Bonjour Patrick Freva, il me semblait que seul un pharmacien diplômé avait le droit de posséder une pharmacie, alors comment ces fonds spéculatifs peuvent-ils en avoir ?

Actuellement, les fonds spéculatifs viennent donner l’apport que le jeune pharmacien n’a plus les moyens d'avoir pour acheter sa pharmacie. Moi, quand j’ai commencé je n’avais rien, j’ai commencé avec les économies de mon épouse et j’ai pu, en 22 ans, rembourser ma pharmacie. Aujourd’hui, le jeune pharmacien qui sort de la fac n’en a plus les moyens. On dit "fonds spéculatif" parce qu’ils font de la spéculation, ils ont de l’argent à invertir, c’est tout à fait légitime, je n’ai rien contre. Ce qui me préoccupe moi, c’est qu’aujourd’hui il y a d’autres moyens d’apporter un apport aux jeunes pharmaciens. Ça peut être par exemple des pharmaciens qui vont aider des jeunes à s’installer. Les fonds spéculatifs apportent un apport mais comme ils ont de l’argent à investir,  ils vont miser très gros.

Pourquoi ces jeunes pharmaciens ne se tournent pas vers les banques ?

Parce que la banque n’apporte pas tout. Elle demande un apport qui souvent est conséquent. Comme ces jeunes n’ont pas d’apport, qu’est-ce qui leur reste ? Il leur reste à aller voir ceux qui ont de l’argent, du capital à placer. Ces fonds vont miser sur ce pharmacien qui lui est au début et ne connaît pas trop le milieu financier donc ils vont croire ce discours. Ils vont se lancer dans cette opération mais le problème, c’est que ce fond spéculatif ne sera remboursé qu’après le remboursement de la banque.

En quoi ces fonds spéculatifs sont une menace pour la pharmacie française ?

C’est une menace parce que le pharmacien est prisonnier. Il va se rendre compte, au fil des années, qu’il ne pourra jamais rembourser à mon avis, parce qu’il doit d’abord rembourser la banque. Avec les fonds spéculatifs, comme ce sont des investissements dangereux, les taux d’intérêts sont très élevés. Quand les banques prêtent aux jeunes pharmaciens, elles le font à 0,7%, les fonds prêtent eux au minimum à 8 %.

Qu’est-ce que vous craignez concrètement ?

J’ai peur que le pharmacien perde son indépendance qui est une valeur, une notion essentielle dans le code de santé publique.
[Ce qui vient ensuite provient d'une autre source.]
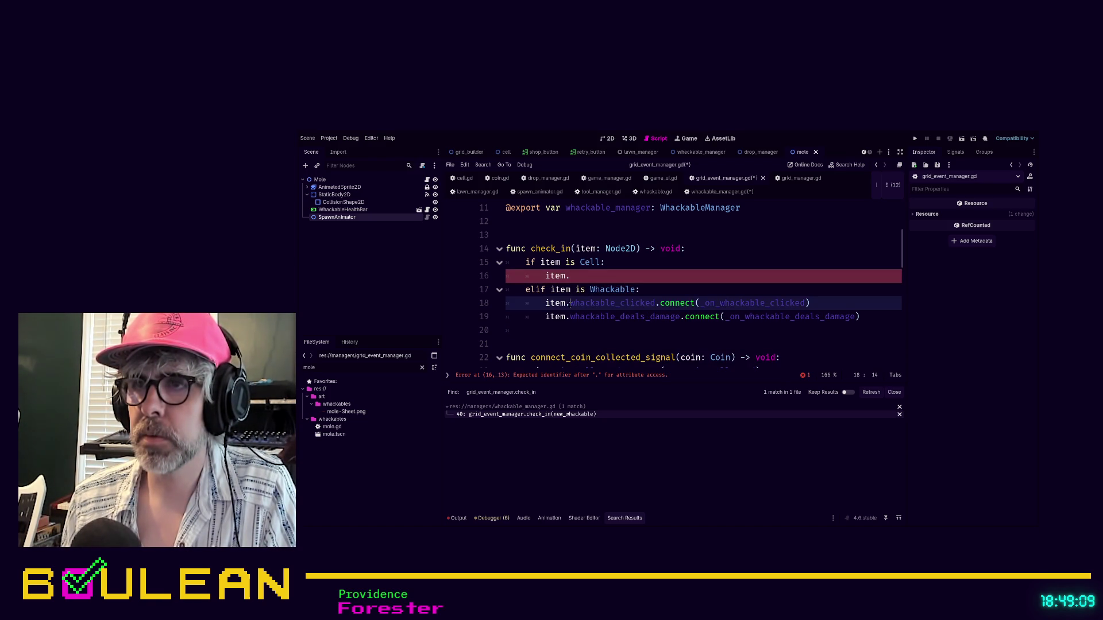
click(583, 279)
Peut-être pas au début, mais quand il va voir les 8 % jouer années après années sur des sommes importantes, qu’est-ce qu’il va faire ? Il faudrait plutôt que ces fonds soient amenés par des pharmaciens et non pas par un milieu financier qui n’a pas la même vision de la santé. Moi, je suis une pharmacie de proximité, je suis très proche de mes patients. Dans le futur, ça va être des pharmacies de très grande taille avec des pharmaciens qui vont quelque part travailler pour ces fonds. Donc, l’approche de la petite mamie qui vient pour parler à son pharmacien car elle n’a que lui, je crains qu'elle ne disparaisse.